__AIM OF THE EXERCISE__:
Please copy out every line of the listing below in which the word "baseline" appears.
[[ ENTRIES SHOWN, beginning ]]
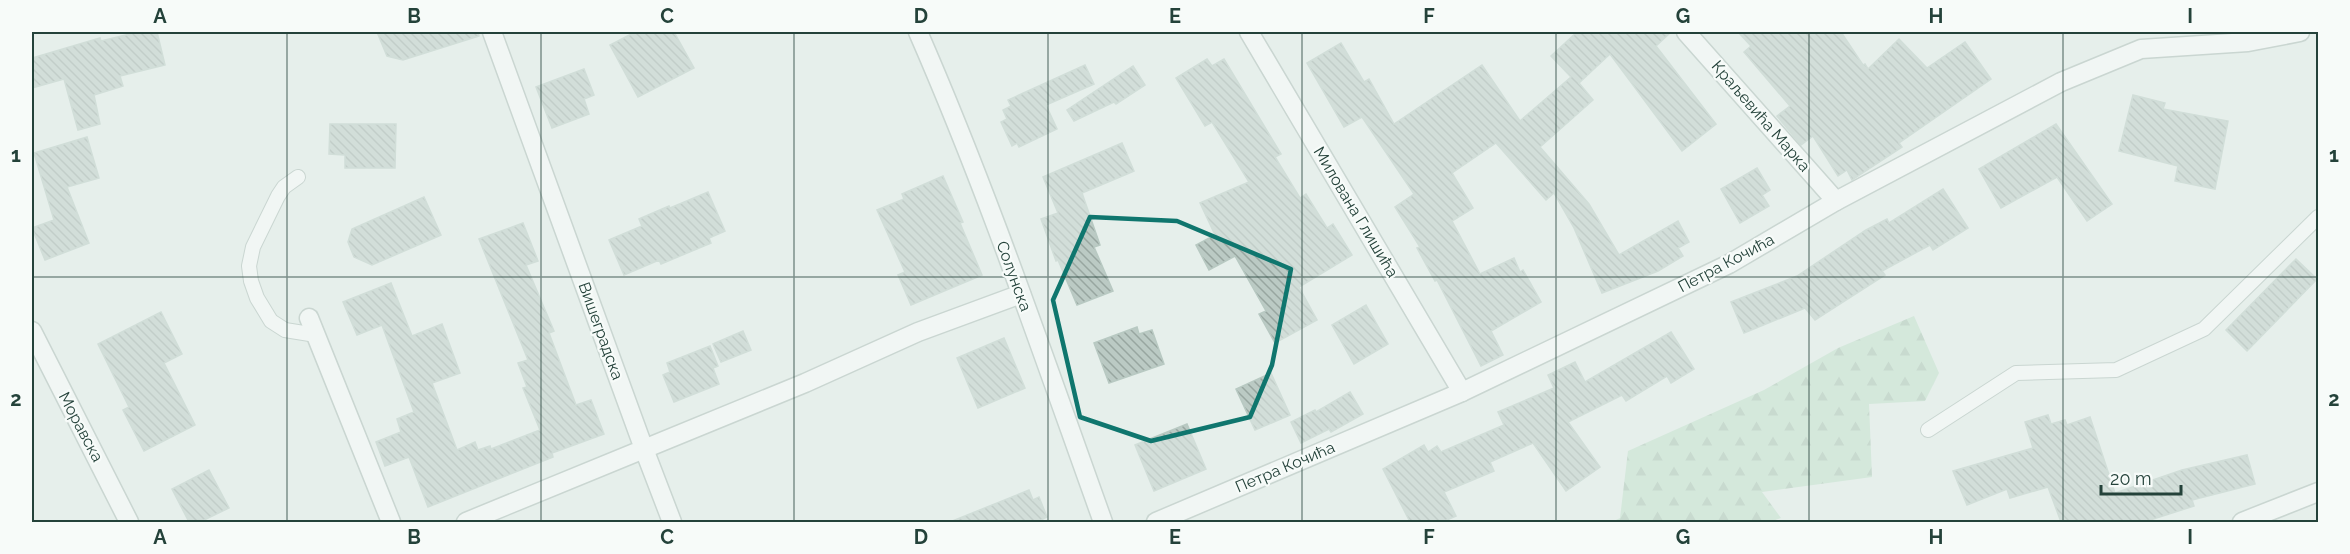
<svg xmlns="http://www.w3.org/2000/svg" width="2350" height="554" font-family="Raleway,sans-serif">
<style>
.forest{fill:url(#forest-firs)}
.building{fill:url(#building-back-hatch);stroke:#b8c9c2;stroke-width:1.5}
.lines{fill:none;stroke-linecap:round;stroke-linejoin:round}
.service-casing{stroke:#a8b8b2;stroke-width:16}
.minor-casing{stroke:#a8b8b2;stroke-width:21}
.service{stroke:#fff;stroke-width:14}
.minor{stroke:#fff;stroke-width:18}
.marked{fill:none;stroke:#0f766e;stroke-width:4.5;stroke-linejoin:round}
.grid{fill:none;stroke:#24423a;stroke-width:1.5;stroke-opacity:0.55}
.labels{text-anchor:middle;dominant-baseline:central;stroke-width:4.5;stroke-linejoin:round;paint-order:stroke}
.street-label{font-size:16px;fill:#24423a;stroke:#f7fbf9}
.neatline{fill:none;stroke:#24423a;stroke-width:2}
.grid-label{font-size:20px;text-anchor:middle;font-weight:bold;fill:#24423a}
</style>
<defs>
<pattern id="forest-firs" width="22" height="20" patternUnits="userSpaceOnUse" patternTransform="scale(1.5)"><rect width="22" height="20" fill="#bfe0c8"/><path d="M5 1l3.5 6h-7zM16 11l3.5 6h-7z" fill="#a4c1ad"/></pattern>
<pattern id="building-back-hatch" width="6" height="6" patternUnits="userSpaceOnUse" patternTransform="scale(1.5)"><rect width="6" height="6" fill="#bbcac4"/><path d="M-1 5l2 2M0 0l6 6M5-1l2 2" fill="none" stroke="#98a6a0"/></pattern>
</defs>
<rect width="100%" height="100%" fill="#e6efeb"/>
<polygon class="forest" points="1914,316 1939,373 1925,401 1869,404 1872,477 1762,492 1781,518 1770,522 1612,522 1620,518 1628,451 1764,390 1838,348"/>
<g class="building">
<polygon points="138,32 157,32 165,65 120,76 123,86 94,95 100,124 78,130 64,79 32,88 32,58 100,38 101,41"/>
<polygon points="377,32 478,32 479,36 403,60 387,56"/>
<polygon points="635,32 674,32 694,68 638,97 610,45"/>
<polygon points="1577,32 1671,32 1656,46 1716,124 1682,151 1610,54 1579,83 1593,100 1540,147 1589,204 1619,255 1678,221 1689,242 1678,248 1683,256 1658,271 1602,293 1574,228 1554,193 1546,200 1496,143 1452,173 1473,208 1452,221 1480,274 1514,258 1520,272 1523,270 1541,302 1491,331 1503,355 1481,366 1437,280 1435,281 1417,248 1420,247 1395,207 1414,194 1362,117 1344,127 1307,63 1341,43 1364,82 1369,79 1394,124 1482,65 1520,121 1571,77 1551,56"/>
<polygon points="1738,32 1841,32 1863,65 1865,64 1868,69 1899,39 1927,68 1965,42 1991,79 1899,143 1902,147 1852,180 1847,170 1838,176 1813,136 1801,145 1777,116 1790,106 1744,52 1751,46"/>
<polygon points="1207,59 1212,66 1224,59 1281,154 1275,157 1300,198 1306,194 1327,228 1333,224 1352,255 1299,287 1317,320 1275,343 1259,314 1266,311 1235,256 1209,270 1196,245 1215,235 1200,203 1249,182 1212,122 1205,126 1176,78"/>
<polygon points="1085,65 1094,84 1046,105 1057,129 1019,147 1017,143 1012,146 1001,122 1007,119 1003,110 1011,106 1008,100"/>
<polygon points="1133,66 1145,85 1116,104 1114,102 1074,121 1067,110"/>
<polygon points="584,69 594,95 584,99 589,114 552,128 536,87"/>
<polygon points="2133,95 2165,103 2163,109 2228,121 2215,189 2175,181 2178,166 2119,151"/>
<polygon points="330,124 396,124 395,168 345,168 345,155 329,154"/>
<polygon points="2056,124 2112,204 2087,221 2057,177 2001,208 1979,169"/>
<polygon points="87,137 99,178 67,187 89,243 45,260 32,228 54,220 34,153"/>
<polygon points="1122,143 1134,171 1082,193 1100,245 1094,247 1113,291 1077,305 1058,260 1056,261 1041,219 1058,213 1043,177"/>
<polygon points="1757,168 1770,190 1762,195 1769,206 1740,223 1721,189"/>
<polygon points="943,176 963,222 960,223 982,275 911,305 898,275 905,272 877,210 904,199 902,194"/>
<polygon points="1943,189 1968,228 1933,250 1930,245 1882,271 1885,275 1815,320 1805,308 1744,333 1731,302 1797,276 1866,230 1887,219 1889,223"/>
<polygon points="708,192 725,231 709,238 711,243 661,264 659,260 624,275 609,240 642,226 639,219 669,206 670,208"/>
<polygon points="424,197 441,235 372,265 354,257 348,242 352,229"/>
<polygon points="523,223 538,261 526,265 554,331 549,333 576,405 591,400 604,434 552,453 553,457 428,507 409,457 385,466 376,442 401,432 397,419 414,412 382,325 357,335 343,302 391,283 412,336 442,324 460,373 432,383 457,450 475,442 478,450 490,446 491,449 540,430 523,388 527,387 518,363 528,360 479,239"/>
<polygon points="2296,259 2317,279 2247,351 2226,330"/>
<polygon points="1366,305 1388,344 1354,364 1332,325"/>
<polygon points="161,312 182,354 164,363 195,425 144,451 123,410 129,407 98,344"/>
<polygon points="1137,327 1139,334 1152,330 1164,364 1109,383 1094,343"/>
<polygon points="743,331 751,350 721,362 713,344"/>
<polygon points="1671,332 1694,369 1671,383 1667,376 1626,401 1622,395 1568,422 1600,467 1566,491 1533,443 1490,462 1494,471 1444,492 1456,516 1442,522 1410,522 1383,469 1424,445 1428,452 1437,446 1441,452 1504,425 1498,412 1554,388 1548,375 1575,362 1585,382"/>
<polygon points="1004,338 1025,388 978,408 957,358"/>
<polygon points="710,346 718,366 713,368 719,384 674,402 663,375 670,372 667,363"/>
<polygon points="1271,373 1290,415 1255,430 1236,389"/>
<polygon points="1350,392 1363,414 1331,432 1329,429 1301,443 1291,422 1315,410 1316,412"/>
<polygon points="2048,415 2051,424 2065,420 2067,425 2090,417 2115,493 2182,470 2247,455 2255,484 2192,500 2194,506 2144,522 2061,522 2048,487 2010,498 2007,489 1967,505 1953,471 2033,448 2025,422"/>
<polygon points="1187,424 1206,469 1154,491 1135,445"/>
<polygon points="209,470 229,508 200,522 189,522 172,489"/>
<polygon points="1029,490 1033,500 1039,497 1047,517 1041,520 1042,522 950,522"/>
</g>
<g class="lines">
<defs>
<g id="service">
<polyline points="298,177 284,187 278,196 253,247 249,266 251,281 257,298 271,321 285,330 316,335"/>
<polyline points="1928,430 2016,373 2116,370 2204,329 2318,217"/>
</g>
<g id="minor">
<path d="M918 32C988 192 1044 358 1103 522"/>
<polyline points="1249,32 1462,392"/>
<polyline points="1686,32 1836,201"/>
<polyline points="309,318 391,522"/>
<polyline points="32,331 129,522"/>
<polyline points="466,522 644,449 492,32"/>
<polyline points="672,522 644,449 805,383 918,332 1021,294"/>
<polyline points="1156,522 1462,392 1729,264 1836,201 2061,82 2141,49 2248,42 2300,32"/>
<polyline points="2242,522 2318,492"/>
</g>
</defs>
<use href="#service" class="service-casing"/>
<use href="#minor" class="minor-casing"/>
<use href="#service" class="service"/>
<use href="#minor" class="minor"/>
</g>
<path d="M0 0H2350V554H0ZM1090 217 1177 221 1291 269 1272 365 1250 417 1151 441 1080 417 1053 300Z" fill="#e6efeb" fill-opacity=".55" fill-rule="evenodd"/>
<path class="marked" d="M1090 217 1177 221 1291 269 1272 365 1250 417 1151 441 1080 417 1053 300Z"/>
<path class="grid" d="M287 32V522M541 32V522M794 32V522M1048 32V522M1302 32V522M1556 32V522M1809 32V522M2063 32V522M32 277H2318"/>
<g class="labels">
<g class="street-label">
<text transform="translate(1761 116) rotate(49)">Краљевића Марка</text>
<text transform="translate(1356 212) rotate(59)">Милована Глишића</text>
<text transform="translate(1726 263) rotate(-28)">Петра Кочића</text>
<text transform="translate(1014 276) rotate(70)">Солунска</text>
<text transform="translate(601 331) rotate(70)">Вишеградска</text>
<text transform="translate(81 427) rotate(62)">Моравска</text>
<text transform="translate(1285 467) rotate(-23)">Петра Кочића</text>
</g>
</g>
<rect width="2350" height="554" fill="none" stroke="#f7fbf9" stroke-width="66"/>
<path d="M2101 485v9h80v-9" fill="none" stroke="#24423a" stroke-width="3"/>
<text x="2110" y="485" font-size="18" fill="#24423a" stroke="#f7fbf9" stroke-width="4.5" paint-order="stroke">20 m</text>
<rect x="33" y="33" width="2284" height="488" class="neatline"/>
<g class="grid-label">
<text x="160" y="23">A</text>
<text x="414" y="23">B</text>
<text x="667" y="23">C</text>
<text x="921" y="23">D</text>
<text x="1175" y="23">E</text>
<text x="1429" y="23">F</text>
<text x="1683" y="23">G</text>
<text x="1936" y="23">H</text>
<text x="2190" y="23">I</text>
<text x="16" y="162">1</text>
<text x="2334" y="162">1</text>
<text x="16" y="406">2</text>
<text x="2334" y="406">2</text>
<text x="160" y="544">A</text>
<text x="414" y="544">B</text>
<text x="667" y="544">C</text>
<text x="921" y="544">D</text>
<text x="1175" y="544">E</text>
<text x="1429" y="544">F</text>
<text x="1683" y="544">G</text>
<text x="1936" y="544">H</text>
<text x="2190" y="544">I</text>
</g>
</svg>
[[ ENTRIES SHOWN, end ]]
[[ ENTRIES SHOWN, beginning ]]
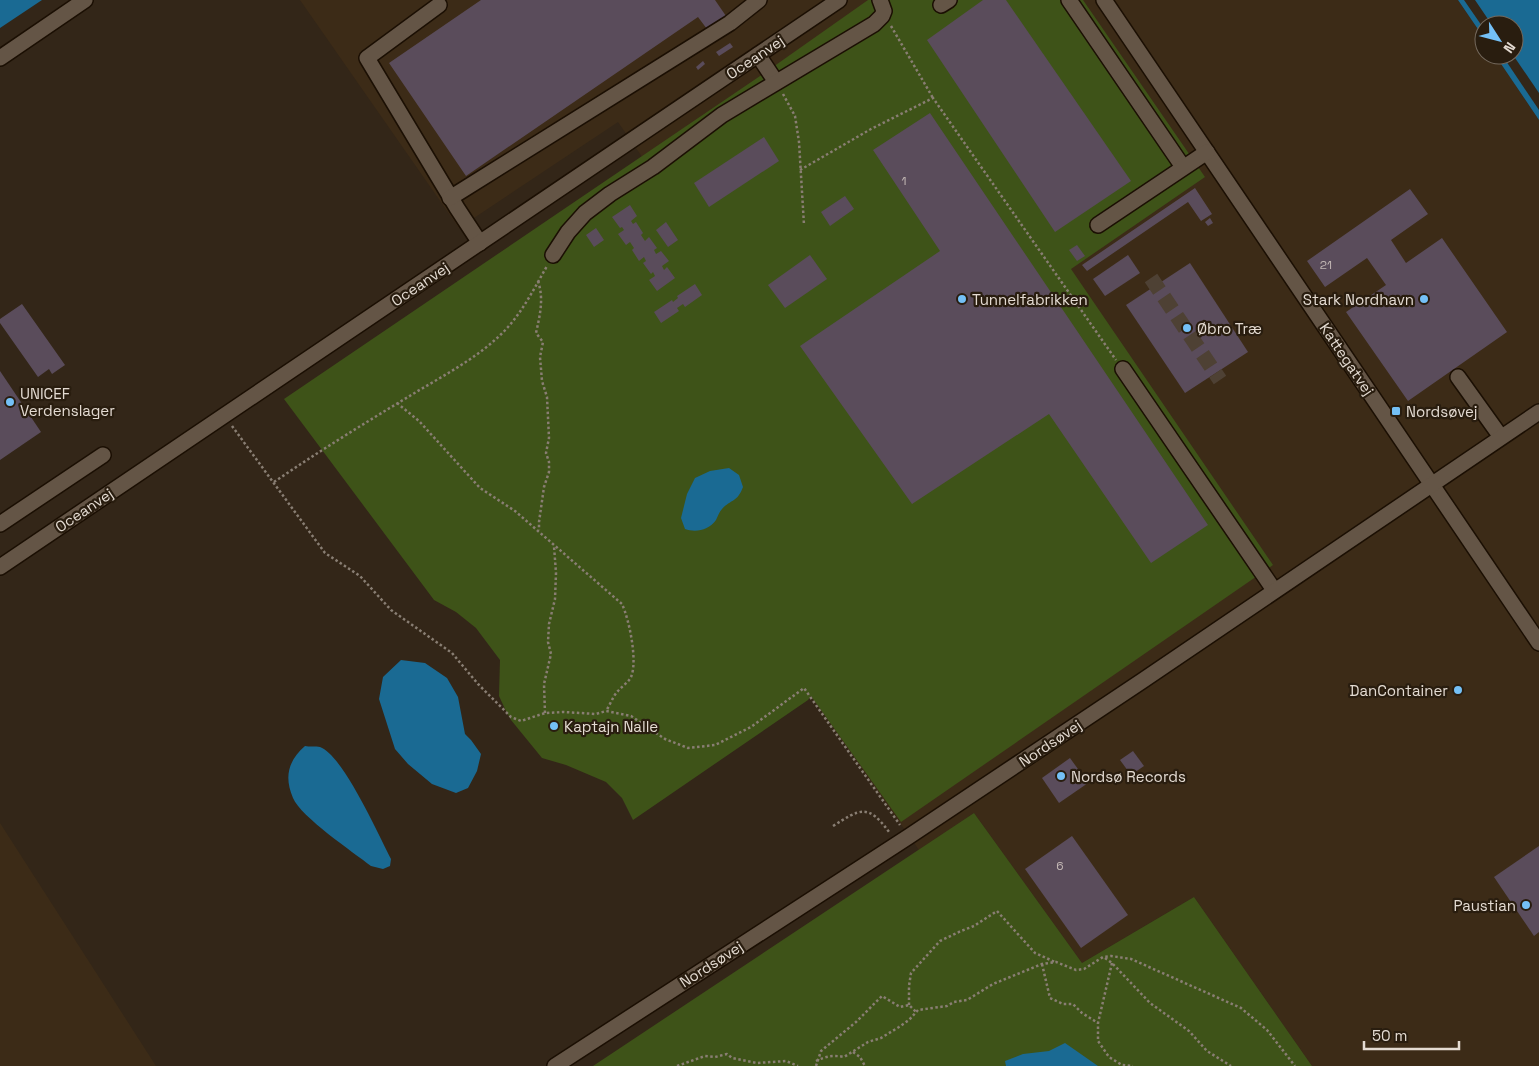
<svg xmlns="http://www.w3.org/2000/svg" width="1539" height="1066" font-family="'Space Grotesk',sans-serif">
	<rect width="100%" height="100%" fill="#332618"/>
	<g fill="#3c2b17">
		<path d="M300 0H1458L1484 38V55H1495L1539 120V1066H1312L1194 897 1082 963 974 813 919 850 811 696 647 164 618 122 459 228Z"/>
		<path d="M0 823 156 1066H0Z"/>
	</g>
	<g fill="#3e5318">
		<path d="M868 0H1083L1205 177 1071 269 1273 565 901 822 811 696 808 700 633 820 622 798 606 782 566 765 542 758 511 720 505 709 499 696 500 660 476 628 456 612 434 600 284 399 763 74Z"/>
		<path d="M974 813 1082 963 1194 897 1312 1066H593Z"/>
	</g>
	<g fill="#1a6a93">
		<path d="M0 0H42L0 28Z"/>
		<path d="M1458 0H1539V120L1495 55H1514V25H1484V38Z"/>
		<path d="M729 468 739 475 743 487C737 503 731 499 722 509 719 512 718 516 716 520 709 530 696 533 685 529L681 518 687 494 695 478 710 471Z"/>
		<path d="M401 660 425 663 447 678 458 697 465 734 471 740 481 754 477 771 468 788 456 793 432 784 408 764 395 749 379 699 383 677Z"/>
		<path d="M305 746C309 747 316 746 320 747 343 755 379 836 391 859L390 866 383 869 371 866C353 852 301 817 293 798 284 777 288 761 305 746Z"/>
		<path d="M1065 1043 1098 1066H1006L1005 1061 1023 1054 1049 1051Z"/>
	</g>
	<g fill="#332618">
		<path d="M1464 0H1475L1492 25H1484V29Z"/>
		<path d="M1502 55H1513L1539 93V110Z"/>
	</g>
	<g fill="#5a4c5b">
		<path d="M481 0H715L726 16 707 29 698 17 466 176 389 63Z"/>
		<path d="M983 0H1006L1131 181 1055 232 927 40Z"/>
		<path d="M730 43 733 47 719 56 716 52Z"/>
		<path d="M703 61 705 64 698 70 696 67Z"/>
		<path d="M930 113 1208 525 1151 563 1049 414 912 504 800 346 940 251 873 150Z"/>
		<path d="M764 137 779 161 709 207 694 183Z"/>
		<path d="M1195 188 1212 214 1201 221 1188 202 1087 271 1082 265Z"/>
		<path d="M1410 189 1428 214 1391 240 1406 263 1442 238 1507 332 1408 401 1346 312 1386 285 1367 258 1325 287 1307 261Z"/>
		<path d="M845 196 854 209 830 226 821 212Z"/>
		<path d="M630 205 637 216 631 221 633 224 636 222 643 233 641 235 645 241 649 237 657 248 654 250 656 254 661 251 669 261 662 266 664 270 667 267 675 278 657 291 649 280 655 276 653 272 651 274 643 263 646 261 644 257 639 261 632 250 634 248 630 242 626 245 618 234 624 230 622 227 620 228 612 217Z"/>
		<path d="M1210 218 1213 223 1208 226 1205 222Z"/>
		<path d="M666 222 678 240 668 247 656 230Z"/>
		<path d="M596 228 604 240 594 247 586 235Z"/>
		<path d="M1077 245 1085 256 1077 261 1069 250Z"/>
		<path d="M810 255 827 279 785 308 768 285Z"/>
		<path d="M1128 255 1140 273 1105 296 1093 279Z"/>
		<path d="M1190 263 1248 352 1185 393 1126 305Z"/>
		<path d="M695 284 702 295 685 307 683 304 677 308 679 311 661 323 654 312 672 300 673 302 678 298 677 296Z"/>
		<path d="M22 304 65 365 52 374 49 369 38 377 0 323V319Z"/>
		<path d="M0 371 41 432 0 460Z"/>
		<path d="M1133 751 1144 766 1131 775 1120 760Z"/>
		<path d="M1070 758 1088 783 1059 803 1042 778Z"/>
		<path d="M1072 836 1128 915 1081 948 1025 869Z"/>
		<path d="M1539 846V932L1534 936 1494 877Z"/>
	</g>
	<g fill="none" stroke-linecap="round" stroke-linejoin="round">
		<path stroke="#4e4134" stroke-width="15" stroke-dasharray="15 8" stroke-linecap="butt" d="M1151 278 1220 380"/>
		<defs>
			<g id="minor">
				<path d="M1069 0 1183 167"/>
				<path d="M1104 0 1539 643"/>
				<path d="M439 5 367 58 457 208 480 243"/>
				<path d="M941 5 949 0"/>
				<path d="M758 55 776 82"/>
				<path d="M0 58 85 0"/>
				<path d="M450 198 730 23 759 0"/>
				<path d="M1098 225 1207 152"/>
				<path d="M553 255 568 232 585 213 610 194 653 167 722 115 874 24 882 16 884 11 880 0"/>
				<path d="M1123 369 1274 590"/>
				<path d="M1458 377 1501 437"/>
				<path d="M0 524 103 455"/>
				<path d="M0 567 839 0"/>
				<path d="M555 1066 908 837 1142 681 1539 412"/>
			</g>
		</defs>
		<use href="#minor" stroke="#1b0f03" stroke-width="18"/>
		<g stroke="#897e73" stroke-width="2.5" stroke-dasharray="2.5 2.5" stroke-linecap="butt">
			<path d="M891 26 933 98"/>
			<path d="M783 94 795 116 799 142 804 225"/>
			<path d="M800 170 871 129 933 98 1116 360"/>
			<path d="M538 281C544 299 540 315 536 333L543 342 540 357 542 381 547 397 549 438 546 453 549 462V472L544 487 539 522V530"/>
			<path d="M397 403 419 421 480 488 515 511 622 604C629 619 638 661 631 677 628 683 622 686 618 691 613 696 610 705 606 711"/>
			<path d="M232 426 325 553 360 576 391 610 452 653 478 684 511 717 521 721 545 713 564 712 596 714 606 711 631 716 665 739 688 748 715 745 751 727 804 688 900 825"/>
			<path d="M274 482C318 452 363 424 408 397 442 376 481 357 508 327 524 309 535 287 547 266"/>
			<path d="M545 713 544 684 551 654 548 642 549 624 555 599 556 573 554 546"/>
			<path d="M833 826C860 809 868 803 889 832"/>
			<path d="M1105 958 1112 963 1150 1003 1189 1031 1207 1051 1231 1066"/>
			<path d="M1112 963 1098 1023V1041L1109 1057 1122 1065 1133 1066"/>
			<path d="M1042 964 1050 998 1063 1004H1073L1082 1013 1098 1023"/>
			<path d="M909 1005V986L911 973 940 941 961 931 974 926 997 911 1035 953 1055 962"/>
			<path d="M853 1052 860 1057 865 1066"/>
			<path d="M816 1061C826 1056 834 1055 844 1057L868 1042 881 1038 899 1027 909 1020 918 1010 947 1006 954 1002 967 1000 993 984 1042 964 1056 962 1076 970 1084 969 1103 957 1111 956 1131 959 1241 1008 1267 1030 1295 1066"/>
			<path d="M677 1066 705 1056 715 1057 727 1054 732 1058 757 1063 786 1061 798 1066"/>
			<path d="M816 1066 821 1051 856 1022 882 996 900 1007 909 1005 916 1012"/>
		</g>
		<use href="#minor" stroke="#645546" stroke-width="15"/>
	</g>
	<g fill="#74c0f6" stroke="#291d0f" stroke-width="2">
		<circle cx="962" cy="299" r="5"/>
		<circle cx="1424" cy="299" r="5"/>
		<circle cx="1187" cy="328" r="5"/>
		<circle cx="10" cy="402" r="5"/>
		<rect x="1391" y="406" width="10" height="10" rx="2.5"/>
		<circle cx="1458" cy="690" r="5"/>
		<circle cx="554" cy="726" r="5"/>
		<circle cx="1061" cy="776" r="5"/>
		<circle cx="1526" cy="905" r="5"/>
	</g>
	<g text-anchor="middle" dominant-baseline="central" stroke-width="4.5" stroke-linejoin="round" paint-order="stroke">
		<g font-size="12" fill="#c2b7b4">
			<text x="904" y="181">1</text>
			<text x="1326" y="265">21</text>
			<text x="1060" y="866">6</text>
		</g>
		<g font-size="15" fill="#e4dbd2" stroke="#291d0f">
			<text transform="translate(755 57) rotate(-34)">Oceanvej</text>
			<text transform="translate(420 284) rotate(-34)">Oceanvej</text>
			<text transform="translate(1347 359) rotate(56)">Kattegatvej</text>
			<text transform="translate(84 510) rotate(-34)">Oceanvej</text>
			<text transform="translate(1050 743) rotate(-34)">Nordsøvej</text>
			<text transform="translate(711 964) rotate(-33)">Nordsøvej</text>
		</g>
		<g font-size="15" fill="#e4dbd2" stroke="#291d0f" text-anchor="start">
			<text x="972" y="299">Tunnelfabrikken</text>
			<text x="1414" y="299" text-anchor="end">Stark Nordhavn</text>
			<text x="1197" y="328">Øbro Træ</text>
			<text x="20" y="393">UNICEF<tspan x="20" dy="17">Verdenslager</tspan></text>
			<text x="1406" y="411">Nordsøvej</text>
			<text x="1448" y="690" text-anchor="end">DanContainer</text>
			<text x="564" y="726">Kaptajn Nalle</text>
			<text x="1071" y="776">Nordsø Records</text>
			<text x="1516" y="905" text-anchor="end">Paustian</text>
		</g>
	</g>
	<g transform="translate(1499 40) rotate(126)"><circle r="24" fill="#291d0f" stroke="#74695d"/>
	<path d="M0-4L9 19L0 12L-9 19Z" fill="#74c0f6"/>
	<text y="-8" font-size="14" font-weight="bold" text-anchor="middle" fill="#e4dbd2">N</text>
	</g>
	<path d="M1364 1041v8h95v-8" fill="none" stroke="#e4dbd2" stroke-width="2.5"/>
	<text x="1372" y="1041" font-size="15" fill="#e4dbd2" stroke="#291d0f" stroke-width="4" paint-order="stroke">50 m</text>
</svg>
[[ ENTRIES SHOWN, end ]]
__RESULT OF THE TASK__:
.labels{text-anchor:middle;dominant-baseline:central;stroke-width:4.5;stroke-linejoin:round;paint-order:stroke}
	<g text-anchor="middle" dominant-baseline="central" stroke-width="4.5" stroke-linejoin="round" paint-order="stroke">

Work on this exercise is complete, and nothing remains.